Transcribe the entries exactly as each line appears.
::: Data
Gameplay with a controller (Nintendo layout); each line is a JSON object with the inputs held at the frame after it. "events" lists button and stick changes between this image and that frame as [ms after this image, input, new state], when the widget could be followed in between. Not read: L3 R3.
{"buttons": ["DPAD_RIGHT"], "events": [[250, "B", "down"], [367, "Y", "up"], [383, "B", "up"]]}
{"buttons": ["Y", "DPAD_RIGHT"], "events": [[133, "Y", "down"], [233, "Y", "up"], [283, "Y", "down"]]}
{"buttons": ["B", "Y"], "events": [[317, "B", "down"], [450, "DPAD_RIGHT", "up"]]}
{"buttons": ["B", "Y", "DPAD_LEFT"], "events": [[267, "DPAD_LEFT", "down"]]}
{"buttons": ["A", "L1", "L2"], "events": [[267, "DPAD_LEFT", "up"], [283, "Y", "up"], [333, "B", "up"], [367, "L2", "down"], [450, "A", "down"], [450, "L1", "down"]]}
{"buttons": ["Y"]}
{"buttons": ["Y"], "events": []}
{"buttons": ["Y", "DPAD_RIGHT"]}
::::::
Task result.
Gameplay with a controller (Nintendo layout); each line is a JSON object with the inputs held at the frame after it. "events" lists button and stick changes between this image and that frame as [ms after this image, input, new state], when the widget could be followed in between. Not read: L3 R3.
{"buttons": ["DPAD_RIGHT"], "events": [[250, "B", "down"], [367, "Y", "up"], [383, "B", "up"]]}
{"buttons": ["Y", "DPAD_RIGHT"], "events": [[133, "Y", "down"], [233, "Y", "up"], [283, "Y", "down"]]}
{"buttons": ["B", "Y"], "events": [[317, "B", "down"], [450, "DPAD_RIGHT", "up"]]}
{"buttons": ["B", "Y", "DPAD_LEFT"], "events": [[267, "DPAD_LEFT", "down"]]}
{"buttons": ["A", "L1", "L2"], "events": [[267, "DPAD_LEFT", "up"], [283, "Y", "up"], [333, "B", "up"], [367, "L2", "down"], [450, "A", "down"], [450, "L1", "down"]]}
{"buttons": ["Y"]}
{"buttons": ["Y"], "events": []}
{"buttons": ["Y", "DPAD_RIGHT"]}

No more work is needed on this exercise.